━━ EXTRAIT DU TEXTE ━━

Cher connard – Critique aisée n°244

temps de lecture : 5 minutes 

Critique aisée n°244

Cher connard
Virginie Despentes – 2002
Grasset – 344 pages – 22€

Avertissement : Cette critique a été écrite sur la seule lecture du premier tiers de ce roman. En cela, elle est sujette elle-même à critique. Mais bon, qui me jettera la pierre ? Qui n’a jamais critiqué que ce qu’il a lu ? 

 Je vous ai déjà fait le coup, vous vous souvenez ? C’était avec « La plus secrète mémoire des hommes« , incontournable événement littéraire, pavé chéri du Masque et de la Plume, gros succès de librairie. Lecteur de Panurge, j’achète bien sûr, et je commence à lire avec la ferme intention d’en faire une de ces Critiques aisées complètes, sincères et objectives dont vous avez l’habitude, histoire de rentabiliser mon investissement de 22 euros.  Seulement voilà, dans La Mémoire des hommes, je n’avance pas, ou plutôt j’avance avec cette sensation que l’on éprouve au bord de la mer quand on marche parallèlement à la plage avec de l’eau jusqu’à la ceinture : il parait que c’est bon pour la santé, mais c’est quand même très pénible. Alors, qu’est-ce que je fais ? Juste un petit mot pour déclarer dans quoi je me suis embarqué et annoncer que je ne suis pas certain d’aller au bout.

━━━
━━ DONNÉES EXTRAITES ━━

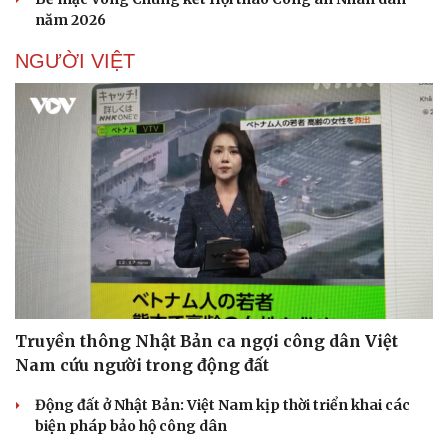
năm 2026
NGƯỜI VIỆT
Truyền thông Nhật Bản ca ngợi công dân Việt
Nam cứu người trong động đất
Động đất ở Nhật Bản: Việt Nam kịp thời triển khai các
biện pháp bảo hộ công dân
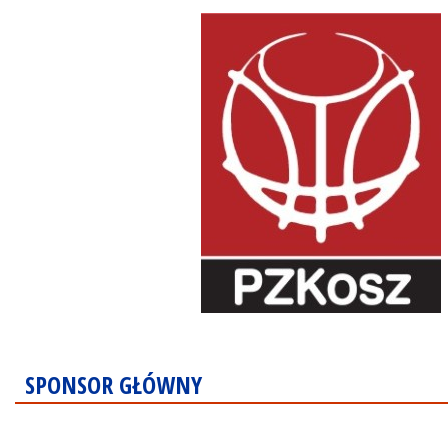
SPONSOR GŁÓWNY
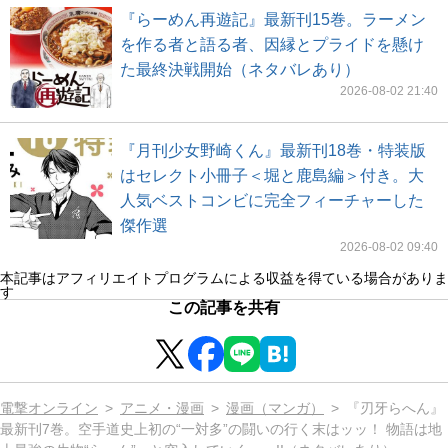
『らーめん再遊記』最新刊15巻。ラーメン
を作る者と語る者、因縁とプライドを懸け
た最終決戦開始（ネタバレあり）
2026-08-02 21:40
『月刊少女野崎くん』最新刊18巻・特装版
はセレクト小冊子＜堀と鹿島編＞付き。大
人気ベストコンビに完全フィーチャーした
傑作選
2026-08-02 09:40
本記事はアフィリエイトプログラムによる収益を得ている場合がありま
す
この記事を共有
電撃オンライン
アニメ・漫画
漫画（マンガ）
『刃牙らへん』
最新刊7巻。空手道史上初の“一対多”の闘いの行く末はッッ！ 物語は地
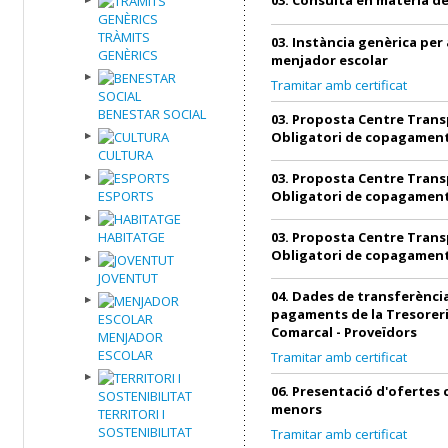
TRÀMITS
03. Instància genèrica per 
GENÈRICS
menjador escolar
Tramitar amb certificat
BENESTAR SOCIAL
03. Proposta Centre Trans
Obligatori de copagamen
CULTURA
03. Proposta Centre Trans
ESPORTS
Obligatori de copagamen
HABITATGE
03. Proposta Centre Trans
Obligatori de copagamen
JOVENTUT
04. Dades de transferència
pagaments de la Tresoreri
Comarcal - Proveïdors
MENJADOR
ESCOLAR
Tramitar amb certificat
06. Presentació d'ofertes
menors
TERRITORI I
SOSTENIBILITAT
Tramitar amb certificat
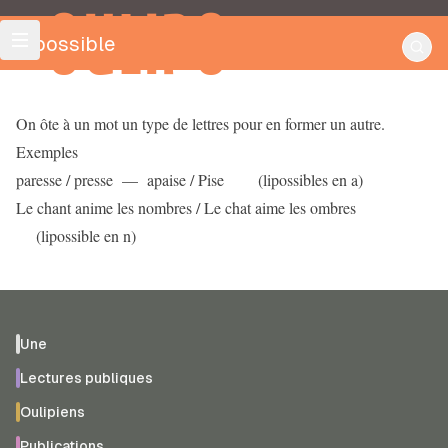
OULIPO
Lipossible
On ôte à un mot un type de lettres pour en former un autre.
Exemples
paresse / presse –– apaise / Pise (lipossibles en a)
Le chant anime les nombres / Le chat aime les ombres
(lipossible en n)
Une
Lectures publiques
Oulipiens
Publications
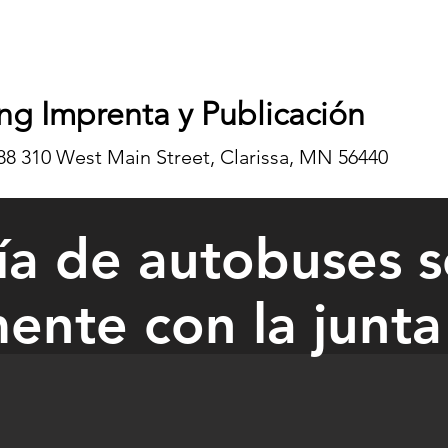
ng Imprenta y Publicación
8 310 West Main Street, Clarissa, MN 56440
a de autobuses se
nte con la junta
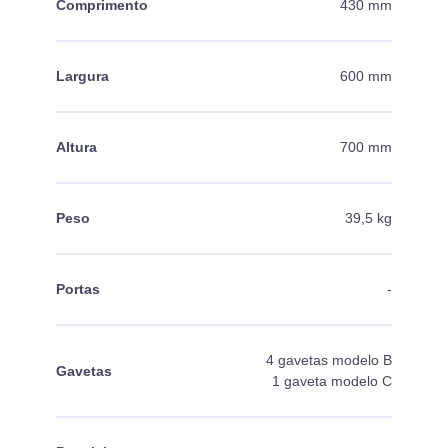
Comprimento
430 mm
Largura
600 mm
Altura
700 mm
Peso
39,5 kg
Portas
-
4 gavetas modelo B
Gavetas
1 gaveta modelo C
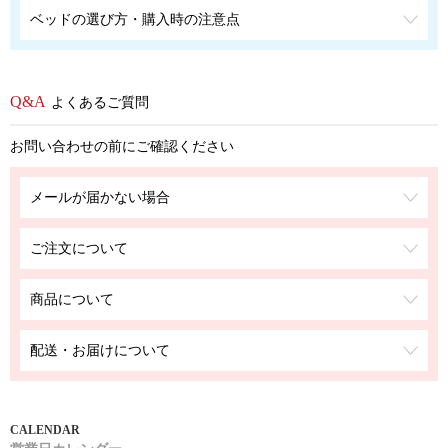
ベッドの選び方・購入時の注意点
よくあるご質問
お問い合わせの前にご確認ください
メールが届かない場合
ご注文について
商品について
配送・お届けについて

━━━

**OBJECTIF:** Poursuivez la critique de « Cher connard » à partir de sa dernière phrase. Les enregistrements n'ont rien à voir avec le texte et forment un ensemble à part.

**RÉPONSE:**
Eh bien, c’est à peu de choses près ce qui m’arrive avec ce Cher connard, le dernier événement littéraire incontournable, le chéri du Masque et de la Plume, le gros succès de librairie. Les causes en sont différentes, mais les effets les mêmes.

Cher connard, vous le savez, est un roman épistolaire et, tout de suite, tout le monde d’évoquer Choderlos de Laclos. Ce n’est pas que j’en sois fier — j’en suis même un peu honteux — mais je n’ai pas lu Les Liaisons dangereuses (Bien sûr que j’ai vu le film ! Pas celui de Vadim, non, l’autre ; Close, Malkovitch, Pfeiffer, que du beau monde !) Ça m’évitera donc la tentation de me lancer dans une critique comparée du chef d’œuvre du XVIIIème siècle et de la coqueluche du XXIème. Donc le Connard est un roman épistolaire, constitué d’un échange de mails entre Rebecca et Oscar, entrecoupé d’articles du blog de Zoé Katana.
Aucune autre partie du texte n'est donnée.